O sonho da compra de um apartamento virou pesadelo para moradores de São Bento do Sul. Isso porque a obra, com previsão de entrega para junho de 2023, nunca ficou pronta. Ao todo, o Ministério Público calculou um prejuízo de mais de R$ 5 milhões para ao menos 16 vítimas da construtora responsável pelo prédio. Um dos compradores, chegou a investir R$ 1 milhão.
A denúncia do MPSC cita que o lançamento do edifício ocorreu de forma precipitada e clandestina, como estratégia para cobrir os prejuízos deixados por outro residencial da mesma construtora. O lançamento também teria ocorrido sem projeto aprovado e sem registro de incorporação imobiliária, sendo que os denunciados venderam antecipadamente as unidades para levantar capital imediato.

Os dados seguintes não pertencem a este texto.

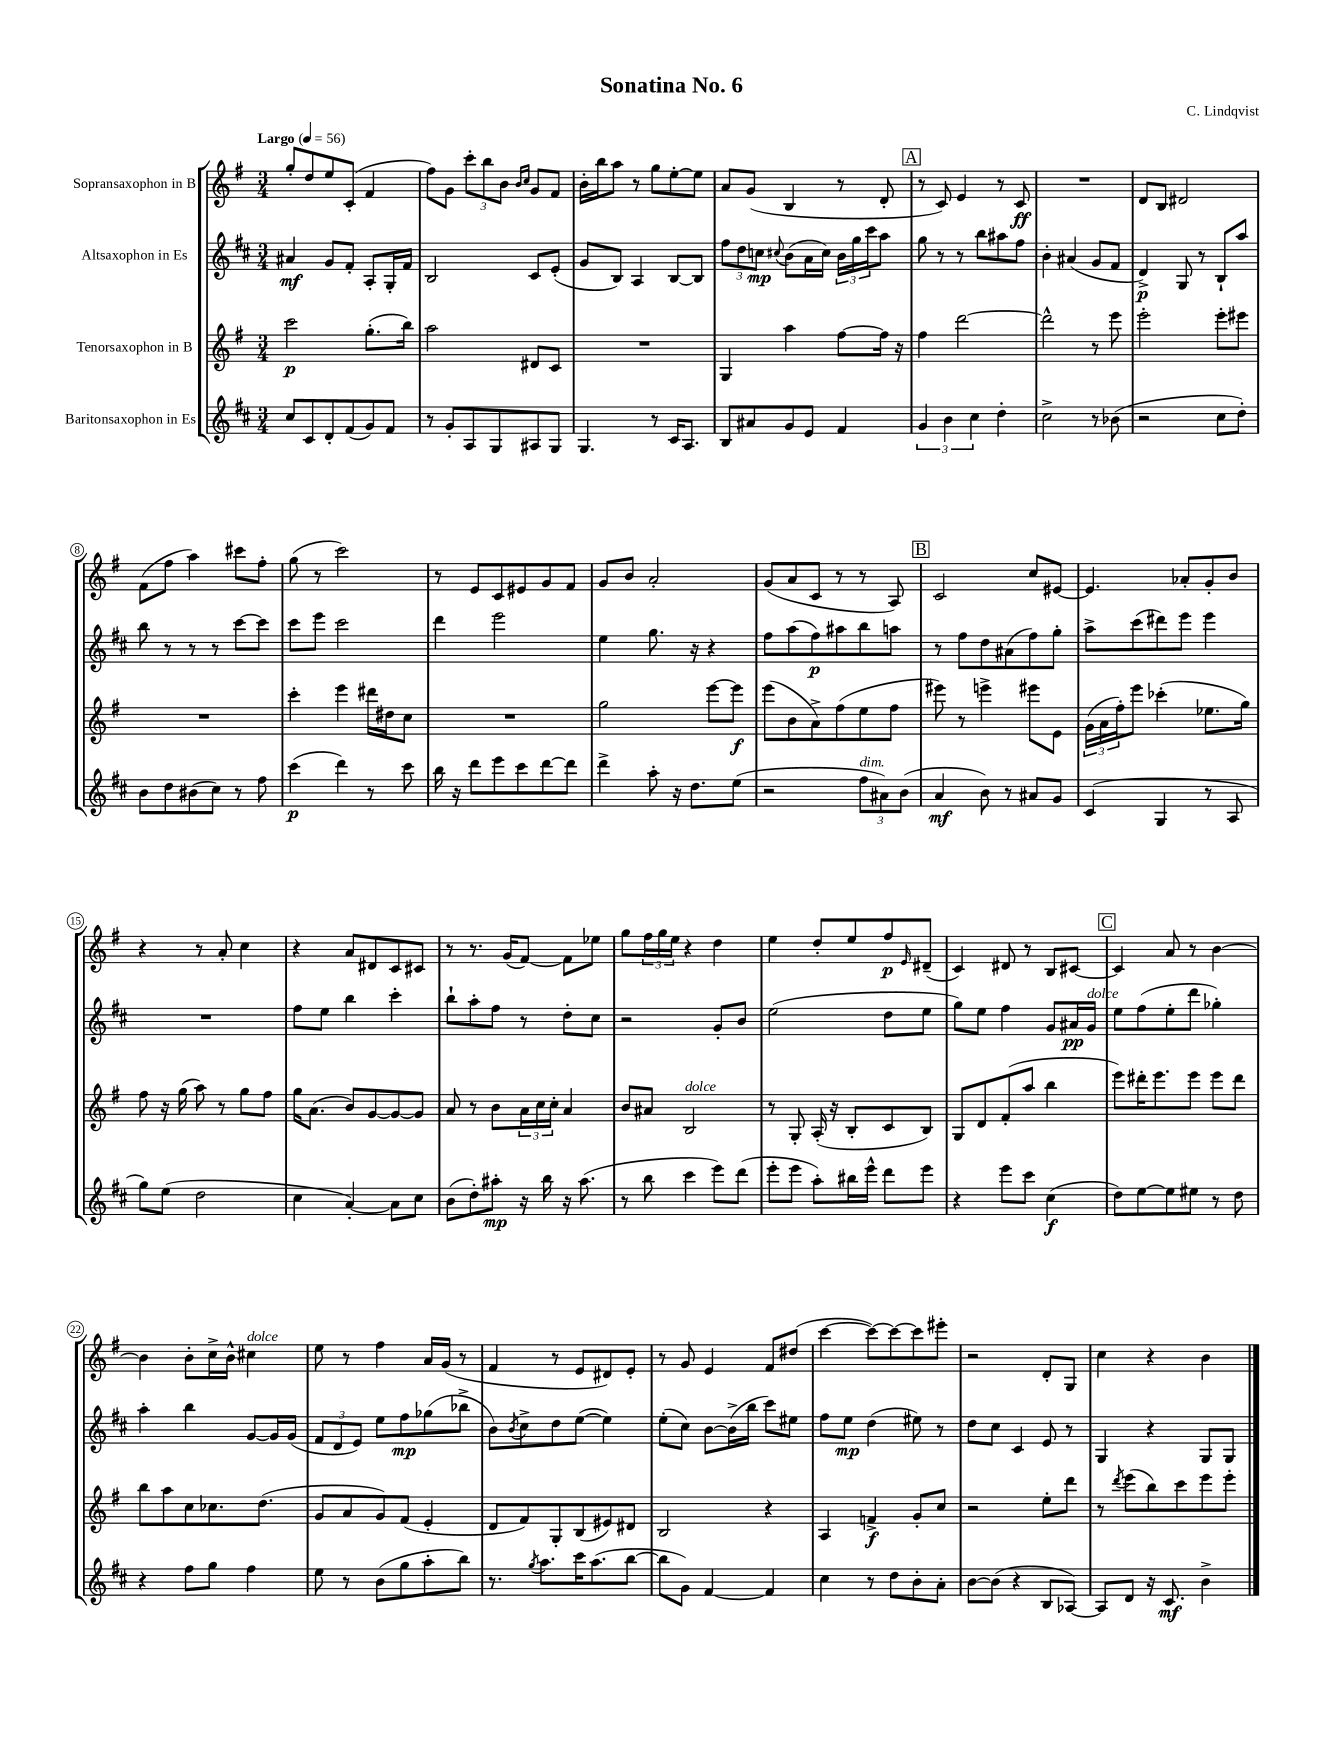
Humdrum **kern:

**kern	**dynam	**kern	**dynam	**kern	**dynam	**kern	**dynam
*part4	*part4	*part3	*part3	*part2	*part2	*part1	*part1
*staff4	*staff4	*staff3	*staff3	*staff2	*staff2	*staff1	*staff1
*I"Baritonsaxophon in Es	*	*I"Tenorsaxophon in B	*	*I"Altsaxophon in Es	*	*I"Sopransaxophon in B	*
*clefG2	*	*clefG2	*	*clefG2	*	*clefG2	*
*k[f#c#]	*	*k[f#]	*	*k[f#c#]	*	*k[f#]	*
*M3/4	*	*M3/4	*	*M3/4	*	*M3/4	*
*MM56	*	*MM56	*	*MM56	*	*MM56	*
=1	=1	=1	=1	=1	=1	=1	=1
!	!	!	!	!	!	!LO:TX:a:B:t=Largo	!
8cc#/L	.	2ccc\	p	4a#X/	mf	8gg'/L	.
8c#/	.	.	.	.	.	8dd/	.
8d'/	.	.	.	8g/L	.	8ee/	.
(8f#/	.	.	.	8f#'/J	.	(8c'/J	.
8g/)	.	(8.gg'\L	.	8A'/L	.	4f#/	.
8f#/J	.	.	.	16G'/L	.	.	.
.	.	16bb\Jk)	.	16f#/JJ	.	.	.
=2	=2	=2	=2	=2	=2	=2	=2
8r	.	2aa\	.	2B/	.	8ff#\L)	.
8g'/L	.	.	.	.	.	8g\J	.
8A/	.	.	.	.	.	12ccc'\L	.
.	.	.	.	.	.	12bb\	.
8G/	.	.	.	.	.	.	.
.	.	.	.	.	.	12b\J	.
.	.	.	.	.	.	16qqb/LL	.
.	.	.	.	.	.	16qqcc/JJ	.
8A#X/	.	8d#X/L	.	8c#/L	.	8g/L	.
8G/J	.	8c/J	.	(8e'/J	.	8f#/J	.
=3	=3	=3	=3	=3	=3	=3	=3
4.G/	.	2.r	.	8g/L	.	16b'\LL	.
.	.	.	.	.	.	16bb\J	.
.	.	.	.	8B/J)	.	8aa\J	.
.	.	.	.	4A/	.	8r	.
8r	.	.	.	.	.	8gg\L	.
16c#/KL	.	.	.	[8B/L	.	[8ee'\	.
8.A/J	.	.	.	.	.	.	.
.	.	.	.	8B/J]	.	8ee\J]	.
=4	=4	=4	=4	=4	=4	=4	=4
8B/L	.	4G/	.	12ff#\L	.	8a/L	.
.	.	.	.	12dd\	.	.	.
8a#X/	.	.	.	.	.	(8g/J	.
.	.	.	.	12ccn\J	mp	.	.
.	.	.	.	8qqcc#X/	.	.	.
8g/	.	4aa\	.	(8b\L	.	4B/	.
8e/J	.	.	.	16a\L	.	.	.
.	.	.	.	16cc#\JJ)	.	.	.
4f#/	.	[8ff#\L	.	24b\LL	.	8r	.
.	.	.	.	24gg\	.	.	.
.	.	.	.	24ccc#\J	.	.	.
.	.	16ff#\Jk]	.	8aa\J	.	8d'/	.
.	.	16r	.	.	.	.	.
!!LO:REH:place=s1:t=A
=5	=5	=5	=5	=5	=5	=5	=5
6g/	.	4ff#\	.	8gg\	.	8r	.
.	.	.	.	8r	.	8c/)	.
6b\	.	.	.	.	.	.	.
.	.	[2ddd\	.	8r	.	4e/	.
6cc#\	.	.	.	.	.	.	.
.	.	.	.	8bb\L	.	.	.
4dd'\	.	.	.	8aa#X\	.	8r	.
.	.	.	.	8ff#\J	.	8c/	ff
=6	=6	=6	=6	=6	=6	=6	=6
2cc#^\	.	2ddd^^\]	.	4b'\	.	2.r	.
.	.	.	.	(4a#X/	.	.	.
8r	.	8r	.	8g/L	.	.	.
(8b-X\	.	8eee\	.	8f#/J	.	.	.
=7	=7	=7	=7	=7	=7	=7	=7
2r	.	2eee'\	.	4d^/)	p	8d/L	.
.	.	.	.	.	.	8B/J	.
.	.	.	.	8G/	.	2d#X/	.
.	.	.	.	8r	.	.	.
8cc#\L	.	8eee'\L	.	8B`/L	.	.	.
8dd'\J)	.	8eee#X\J	.	8aa/J	.	.	.
!!LO:LB:g=z
=8	=8	=8	=8	=8	=8	=8	=8
8b\L	.	2.r	.	8bb\	.	(8f#\L	.
8dd\	.	.	.	8r	.	8ff#\J	.
(8b#X\	.	.	.	8r	.	4aa\)	.
8cc#\J)	.	.	.	8r	.	.	.
8r	.	.	.	[8ccc#\L	.	8ccc#X\L	.
8ff#\	.	.	.	8ccc#\J]	.	8ff#'\J	.
=9	=9	=9	=9	=9	=9	=9	=9
(4ccc#\	p	4ccc'\	.	8ccc#\L	.	(8gg\	.
.	.	.	.	8eee\J	.	8r	.
4ddd\)	.	4eee\	.	2ccc#\	.	2ccc\)	.
8r	.	16ddd#X\LL	.	.	.	.	.
.	.	16dd#X\J	.	.	.	.	.
8ccc#\	.	8cc\J	.	.	.	.	.
=10	=10	=10	=10	=10	=10	=10	=10
16bb\	.	2.r	.	4ddd\	.	8r	.
16r	.	.	.	.	.	.	.
8ddd\L	.	.	.	.	.	8e/L	.
8eee\	.	.	.	2eee\	.	8c/	.
8ccc#\	.	.	.	.	.	8e#X/	.
[8ddd\	.	.	.	.	.	8g/	.
8ddd\J]	.	.	.	.	.	8f#/J	.
=11	=11	=11	=11	=11	=11	=11	=11
4ddd^\	.	2gg\	.	4ee\	.	8g/L	.
.	.	.	.	.	.	8b/J	.
8aa'\	.	.	.	8.gg\	.	2a'/	.
16r	.	.	.	.	.	.	.
8.dd\L	.	.	.	16r	.	.	.
.	.	[8eee\L	.	4r	.	.	.
(8ee\J	.	8eee\J]	f	.	.	.	.
=12	=12	=12	=12	=12	=12	=12	=12
2r	.	(8eee\L	.	8ff#\L	.	(8g/L	.
.	.	8b\	.	(8aa\	.	8a/	.
.	.	8a^\)	.	8ff#\)	p	8c/J	.
.	.	(8ff#\	.	8aa#X\	.	8r	.
!LO:TX:a:i:t=dim.	!	!	!	!	!	!	!
12ff#\L	.	8ee\	.	8bb\	.	8r	.
12a#X\)	.	.	.	.	.	.	.
.	.	8ff#\J	.	8aan\J	.	8A/)	.
(12b\J	.	.	.	.	.	.	.
!!LO:REH:place=s1:t=B
=13	=13	=13	=13	=13	=13	=13	=13
4a/	mf	8eee#X\)	.	8r	.	2c/	.
.	.	8r	.	8ff#\L	.	.	.
8b\)	.	4eeen^\	.	8dd\	.	.	.
8r	.	.	.	(8a#X\	.	.	.
8a#X/L	.	8eee#X\L	.	8ff#\)	.	8cc/L	.
8g/J	.	8e\J	.	8gg'\J	.	[8e#X/J	.
=14	=14	=14	=14	=14	=14	=14	=14
(4c#/	.	(24g\LL	.	8aa^\L	.	4.e#/]	.
.	.	24a\	.	.	.	.	.
.	.	24ff#'\J)	.	.	.	.	.
.	.	8eee\J	.	(8ccc#\	.	.	.
4G/	.	(4ccc-X'\	.	8ddd#X\)	.	.	.
.	.	.	.	8eee\J	.	8a-X'/L	.
8r	.	8.ee-X\L	.	4eee\	.	8g'/	.
8A/	.	.	.	.	.	8b/J	.
.	.	16gg\Jk)	.	.	.	.	.
!!LO:LB:g=z
=15	=15	=15	=15	=15	=15	=15	=15
8gg\L)	.	8ff#\	.	2.r	.	4r	.
(8ee\J	.	16r	.	.	.	.	.
.	.	(16gg\	.	.	.	.	.
2dd\	.	8aa\)	.	.	.	8r	.
.	.	8r	.	.	.	8a'/	.
.	.	8gg\L	.	.	.	4cc\	.
.	.	8ff#\J	.	.	.	.	.
=16	=16	=16	=16	=16	=16	=16	=16
4cc#\	.	16gg\KL	.	8ff#\L	.	4r	.
.	.	(8.a\J	.	.	.	.	.
.	.	.	.	8ee\J	.	.	.
[4a'/)	.	8b/L)	.	4bb\	.	8a/L	.
.	.	[8g/	.	.	.	8d#X/	.
8a\L]	.	8g/_	.	4ccc#'\	.	8c/	.
8cc#\J	.	8g/J]	.	.	.	8c#X/J	.
=17	=17	=17	=17	=17	=17	=17	=17
(8b\L	.	8a/	.	8bb`\L	.	8r	.
8dd'\)	.	8r	.	8aa'\	.	8.r	.
8aa#X'\J	mp	8b\L	.	8ff#\J	.	.	.
.	.	.	.	.	.	(16g/KL	.
16r	.	24a\L	.	8r	.	[8f#/J)	.
.	.	24cc\	.	.	.	.	.
16bb\	.	.	.	.	.	.	.
.	.	24cc'\JJ	.	.	.	.	.
16r	.	4a/	.	8dd'\L	.	8f#\L]	.
(8.aa#\	.	.	.	.	.	.	.
.	.	.	.	8cc#\J	.	8ee-X\J	.
=18	=18	=18	=18	=18	=18	=18	=18
8r	.	8b/L	.	2r	.	8gg\L	.
8bb\	.	8a#X/J	.	.	.	24ff#\L	.
.	.	.	.	.	.	24gg\	.
.	.	.	.	.	.	24ee\JJ	.
!	!	!LO:TX:a:i:t=dolce	!	!	!	!	!
4ccc#\	.	2B/	.	.	.	4r	.
8eee\L)	.	.	.	8g'/L	.	4dd\	.
(8ddd\J	.	.	.	8b/J	.	.	.
=19	=19	=19	=19	=19	=19	=19	=19
8eee'\L	.	8r	.	(2ee\	.	4ee\	.
8eee\J	.	8G'/	.	.	.	.	.
8aa'\L)	.	(16A'/	.	.	.	8dd'/L	.
.	.	16r	.	.	.	.	.
16bb#X\L	.	8B'/L	.	.	.	8ee/	.
16eee^^\JJ	.	.	.	.	.	.	.
8ddd\L	.	8c/	.	8dd\L	.	8ff#/	p
.	.	.	.	.	.	16qqe/	.
8eee\J	.	8B/J)	.	8ee\J	.	(8d#X~/J	.
=20	=20	=20	=20	=20	=20	=20	=20
4r	.	8G/L	.	8gg\L)	.	4c/)	.
.	.	8d/	.	8ee\J	.	.	.
8eee\L	.	(8f#'/	.	4ff#\	.	8d#X/	.
8ccc#\J	.	8aa/J	.	.	.	8r	.
(4cc#\	f	4bb\	.	8g/L	.	8B/L	.
.	.	.	.	16a#X/L	pp	[8c#X/J	.
!	!	!	!	!LO:TX:a:i:t=dolce	!	!	!
.	.	.	.	16g/JJ	.	.	.
!!LO:REH:place=s1:t=C
=21	=21	=21	=21	=21	=21	=21	=21
8dd\L)	.	8eee\L)	.	8ee\L	.	4c#/]	.
[8ee\	.	16ddd#X'\K	.	(8ff#\	.	.	.
.	.	8.eee\	.	.	.	.	.
8ee\]	.	.	.	8ee'\	.	8a/	.
8ee#X\J	.	8eee\J	.	8ddd\J	.	8r	.
8r	.	8eee\L	.	4gg-X'\)	.	[4b\	.
8dd\	.	8ddd#\J	.	.	.	.	.
!!LO:LB:g=z
=22	=22	=22	=22	=22	=22	=22	=22
4r	.	8bb\L	.	4aa'\	.	4b\]	.
.	.	8aa\	.	.	.	.	.
8ff#\L	.	8cc\	.	4bb\	.	8b'\L	.
8gg\J	.	8.cc-X\	.	.	.	16cc^\L	.
.	.	.	.	.	.	16b^^\JJ	.
!	!	!	!	!	!	!LO:TX:a:i:t=dolce	!
4ff#\	.	.	.	[8g/L	.	4cc#X\	.
.	.	(8.dd\J	.	.	.	.	.
.	.	.	.	16g/L]	.	.	.
.	.	.	.	(16g/JJ	.	.	.
=23	=23	=23	=23	=23	=23	=23	=23
8ee\	.	8g/L	.	12f#/L	.	8ee\	.
.	.	.	.	12d/	.	.	.
8r	.	8a/	.	.	.	8r	.
.	.	.	.	12e/J)	.	.	.
(8b\L	.	8g/)	.	8ee\L	.	4ff#\	.
8gg\	.	(8f#/J	.	8ff#\	mp	.	.
8aa'\	.	4e'/	.	(8gg-X\	.	16a/LL	.
.	.	.	.	.	.	(16g/JJ	.
8bb\J)	.	.	.	8bb-X^\J	.	8r	.
=24	=24	=24	=24	=24	=24	=24	=24
8.r	.	8d/L	.	8b\L)	.	4f#/	.
.	.	.	.	8qb/	.	.	.
.	.	8f#/)	.	8cc#^\	.	.	.
8qgg/	.	.	.	.	.	.	.
8.aa\L	.	.	.	.	.	.	.
.	.	8G'/	.	8dd\	.	8r	.
16ccc#\K	.	(8B/	.	([8ee\J	.	8e/L	.
(8.aa\	.	.	.	.	.	.	.
.	.	8e#X/)	.	4ee\])	.	8d#X/)	.
[8bb\J	.	8d#X/J	.	.	.	8e'/J	.
=25	=25	=25	=25	=25	=25	=25	=25
8bb\L]	.	2B/	.	(8ee'\L	.	8r	.
8g\J)	.	.	.	8cc#\J)	.	8g/	.
[4f#/	.	.	.	[8b\L	.	4e/	.
.	.	.	.	(16b^\L]	.	.	.
.	.	.	.	16bb\JJ	.	.	.
4f#/]	.	4r	.	8ccc#\L)	.	8f#/L	.
.	.	.	.	8ee#X\J	.	(8dd#X/J	.
=26	=26	=26	=26	=26	=26	=26	=26
4cc#\	.	4A/	.	8ff#\L	.	[4ccc\	.
.	.	.	.	8ee\J	mp	.	.
8r	.	4fn^/	f	(4dd\	.	8ccc\L_)	.
8dd\L	.	.	.	.	.	8ccc\_	.
8b'\	.	8g'/L	.	8ee#X\)	.	8ccc\]	.
8a'\J	.	8cc/J	.	8r	.	8eee#X'\J	.
=27	=27	=27	=27	=27	=27	=27	=27
[8b\L	.	2r	.	8dd\L	.	2r	.
(8b\J]	.	.	.	8cc#\J	.	.	.
4r	.	.	.	4c#/	.	.	.
8B/L	.	8ee'\L	.	8e/	.	8d'/L	.
[8A-X/J)	.	8ddd\J	.	8r	.	8G/J	.
=28	=28	=28	=28	=28	=28	=28	=28
8A-/L]	.	8r	.	4G/	.	4cc\	.
.	.	8qddd/	.	.	.	.	.
8d/J	.	(8eee\L	.	.	.	.	.
16r	.	8bb\)	.	4r	.	4r	.
8.c#/	mf	.	.	.	.	.	.
.	.	8ccc\	.	.	.	.	.
4b^\	.	8eee\	.	8G/L	.	4b\	.
.	.	8eee'\J	.	8G/J	.	.	.
==	==	==	==	==	==	==	==
*-	*-	*-	*-	*-	*-	*-	*-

Veja fotos de como está o prédio
Na última semana, quatro pessoas foram denunciadas pelo MPSC pelo crime de estelionato. Dois empresários foram presos preventivamente em 29 de junho e, na terça-feira (21) tiveram o pedido de revogação da prisão negado pelo Tribunal de Justiça. Outras duas pessoas respondem ao processo em liberdade.
O que aconteceu com a obra dos apartamentos em SC
Segundo a denúncia do MPSC, ao menos 16 pessoas foram vítimas do grupo. O documento cita diversas assinaturas de contratos de compra de apartamentos, realizadas entre 2019 e 2023. No contrato assinado por uma das vítimas, por exemplo, a construtora promete entregar o empreendimento até junho de 2023. Depois, a partir de termos aditivos, uma nova previsão foi informada, desta vez, novembro de 2026. Entretanto, a obra segue parada.
Ainda de acordo com o MPSC, a investigação apurou que a construção do prédio teria sido utilizada por este grupo de quatro pessoas para atrair investidores e compradores sob a promessa de obterem lucros expressivos a partir de seus aportes financeiros.
As apurações identificaram que apesar da obra ter efetivamente iniciada, após um certo período foi paralisada, causando prejuízo aos investidores e compradores, que não conseguiam uma resposta clara dos construtores. Calcula-se um prejuízo às vítimas no total de R$ 5 milhões. Ainda conforme o MPSC, apesar de não conseguirem continuar a obra, os acusados continuavam ostentando um padrão de vida que não refletia a realidade do empreendimento que gerenciavam.
O levantamento investigativo apurou uma confusão patrimonial entre as pessoas físicas e jurídicas envolvidas no empreendimento, a possível utilização de mecanismos de lavagem de dinheiro e adoção de táticas de negócio que configurariam uma pirâmide financeira, que culminaram na paralisação das obras do empreendimento.
No dia 29 de junho, o Gaeco realizou a operação Nórcia, que cumpriu seis mandados de busca e apreensão e dois de prisão preventiva. Ao todo, quatro pessoas foram denunciadas pelo MPSC por operar “um complexo esquema de estelionato e crimes contra a economia popular no âmbito da construção civil”, cita documento da denúncia.